Eppure mi annoio. Ecco potrei fare una telefonata. Con la mano rovisto nella borsa che è sul sedile di fianco oppure per terra. Incredibile non la trovo. Guardo le altre auto, alcune corrono davvero troppo. E’ pericoloso cercare in queste condizioni. Ma è più forte di me, ho bisogno del cellulare. Eppure il cellulare non c’è. Mi accanisco sulla borsa e a tratti perdo la strada, perché mi concentro sulla ricerca della borsa. Improvvisamente ho paura. Lo sguardo ritorna sulla strada. Ho trovato il cellulare che poso tra le mie gambe, apro la custodia con la dimistichezza di un cieco che cerca a tastoni la porta d’uscita. So che sto sbagliando ma non riesco a fermarmi. Il motivo è che mi sto dicendo: è l’ultima volta, ti prego lo faccio per l’ultima volta dopo questa telefonata non lo farò più. Eccolo aperto, ma ora devo guardarlo per sapere come fare la telefonata. Devo distogliere lo sguardo dalla strada.

Non dovrei, una voce sottile mi richiama, inascoltata, si fa sempre più fievole e distorta, mentre sto già facendo il numero. Non devo farlo - penso -, mentre lo faccio, e ricordo la definizione di un alcolista regalatami da un medico esperto di dipendenze: “é colui che ha giurato che da oggi, da ora, non berrà più e, mentre lo dice, ha già alzato il bicchiere per bere, come sempre”. E’ pericoloso, penso, ma aggiungo è solo l’ultima telefonata poi non ne faccio più, prometto al mio io drogato, ben sapendo che non lo rispetterò.

Il telefono messo in viva voce, ora suona, le auto corrono molto forte, non lo devo fare più è sbagliato ed è pericoloso.
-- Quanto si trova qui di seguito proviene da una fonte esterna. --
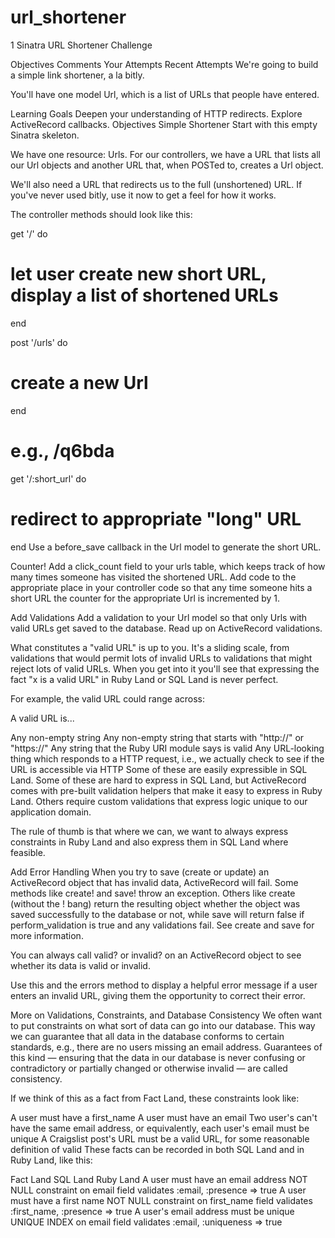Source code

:url_shortener
=============

1
Sinatra URL Shortener Challenge

Objectives
Comments
Your Attempts
Recent Attempts
We're going to build a simple link shortener, a la bitly.

You'll have one model Url, which is a list of URLs that people have entered.

Learning Goals
Deepen your understanding of HTTP redirects.
Explore ActiveRecord callbacks.
Objectives
Simple Shortener
Start with this empty Sinatra skeleton.

We have one resource: Urls. For our controllers, we have a URL that lists all our Url objects and another URL that, when POSTed to, creates a Url object.

We'll also need a URL that redirects us to the full (unshortened) URL. If you've never used bitly, use it now to get a feel for how it works.

The controller methods should look like this:

get '/' do
  # let user create new short URL, display a list of shortened URLs
end

post '/urls' do
  # create a new Url
end

# e.g., /q6bda
get '/:short_url' do
  # redirect to appropriate "long" URL
end
Use a before_save callback in the Url model to generate the short URL.

Counter!
Add a click_count field to your urls table, which keeps track of how many times someone has visited the shortened URL. Add code to the appropriate place in your controller code so that any time someone hits a short URL the counter for the appropriate Url is incremented by 1.

Add Validations
Add a validation to your Url model so that only Urls with valid URLs get saved to the database. Read up on ActiveRecord validations.

What constitutes a "valid URL" is up to you. It's a sliding scale, from validations that would permit lots of invalid URLs to validations that might reject lots of valid URLs. When you get into it you'll see that expressing the fact "x is a valid URL" in Ruby Land or SQL Land is never perfect.

For example, the valid URL could range across:

A valid URL is...

Any non-empty string
Any non-empty string that starts with "http://" or "https://"
Any string that the Ruby URI module says is valid
Any URL-looking thing which responds to a HTTP request, i.e., we actually check to see if the URL is accessible via HTTP
Some of these are easily expressible in SQL Land. Some of these are hard to express in SQL Land, but ActiveRecord comes with pre-built validation helpers that make it easy to express in Ruby Land. Others require custom validations that express logic unique to our application domain.

The rule of thumb is that where we can, we want to always express constraints in Ruby Land and also express them in SQL Land where feasible.

Add Error Handling
When you try to save (create or update) an ActiveRecord object that has invalid data, ActiveRecord will fail. Some methods like create! and save! throw an exception. Others like create (without the ! bang) return the resulting object whether the object was saved successfully to the database or not, while save will return false if perform_validation is true and any validations fail. See create and save for more information.

You can always call valid? or invalid? on an ActiveRecord object to see whether its data is valid or invalid.

Use this and the errors method to display a helpful error message if a user enters an invalid URL, giving them the opportunity to correct their error.

More on Validations, Constraints, and Database Consistency
We often want to put constraints on what sort of data can go into our database. This way we can guarantee that all data in the database conforms to certain standards, e.g., there are no users missing an email address. Guarantees of this kind — ensuring that the data in our database is never confusing or contradictory or partially changed or otherwise invalid — are called consistency.

If we think of this as a fact from Fact Land, these constraints look like:

A user must have a first_name
A user must have an email
Two user's can't have the same email address, or equivalently, each user's email must be unique
A Craigslist post's URL must be a valid URL, for some reasonable definition of valid
These facts can be recorded in both SQL Land and in Ruby Land, like this:

Fact Land	SQL Land	Ruby Land
A user must have an email address	NOT NULL constraint on email field	validates :email, :presence => true
A user must have a first name	NOT NULL constraint on first_name field	validates :first_name, :presence => true
A user's email address must be unique	UNIQUE INDEX on email field	validates :email, :uniqueness => true
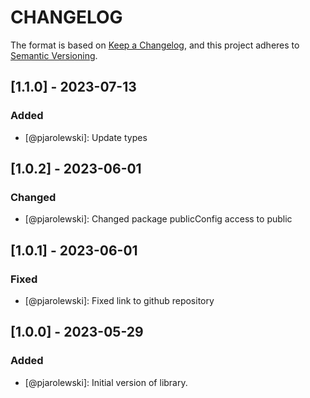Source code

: # CHANGELOG

The format is based on [Keep a Changelog](https://keepachangelog.com/), and this project adheres to [Semantic Versioning](https://semver.org/).

## [1.1.0] - 2023-07-13
### Added
- [@pjarolewski]: Update types

## [1.0.2] - 2023-06-01
### Changed
- [@pjarolewski]: Changed package publicConfig access to public

## [1.0.1] - 2023-06-01
### Fixed
- [@pjarolewski]: Fixed link to github repository

## [1.0.0] - 2023-05-29
### Added
- [@pjarolewski]: Initial version of library.
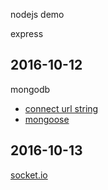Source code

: nodejs demo

express



## 2016-10-12
mongodb

-	[connect url string](https://docs.mongodb.com/manual/reference/connection-string/)
-	[mongoose](http://mongoosejs.com/docs/schematypes.html)

## 2016-10-13
[socket.io](http://socket.io)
Ma visto che non ascolto quella vocina sottile che si è rifatta viva, la mente mi ricorda qualcosa di più spaventoso che morire, visto che morire non è un deterrente capace di fermarmi. La mente civile mi sta dicendo “Ehi tu, guarda che qui a Treviso ci sono i vigili in motoretta vestiti da civili che si affiancano alla macchina per guardare dentro e vedere se l’autista è al telefono”.

Dio mi tolgono la patente!

“Pronto, pronto sono io”, urlo, “volevo sapere quando posso venire”. Oddio non sento, ci vorrebbe l’auricolare.

Cade la linea. Ecco meglio, non devo farlo più. L’auricolare sarà aggrovigliato a chissà che cosa nel fondo della mia borsa. Non posso trovarlo, se non gli dedico almeno mezzo minuto, troppo per stare al volante in mezzo a questi matti che corrono. Chissà dove vanno. Ho già le mani nella borsa, perché questa volta sono sicura il filo auricolare lo trovo subito, e invece non lo trovo. Una macchina mi sorpassa e non l’avevo vista. Dio, che angoscia.

Ora ricordo di quella pubblicità orrenda che stanno trasmettendo alla tv. Una ragazza bella e giovane su fondo nero dice: “Rifarei tutto di quella sera, venire da te portarti il regalo, solo non avrei fatto quella telefonata prima di arrivare. Perché? Perché oggi sarei ancora viva”.

E’ morta? Chiaro no, anzi sì. E’ una pubblicità dissuasiva. Potente, dico, mentre cerco il cellulare. Ma ora ho davvero troppa paura, chiudo e getto il telefono sul sedile.

Non lo voglio guardare, non lo voglio toccare né usare, no, non più. Il telefono se ne sta lì solo, inutilizzato, provo un senso di dispiacere, ma proprio non ce la facevo più e finalmente tiro un respiro di sollievo.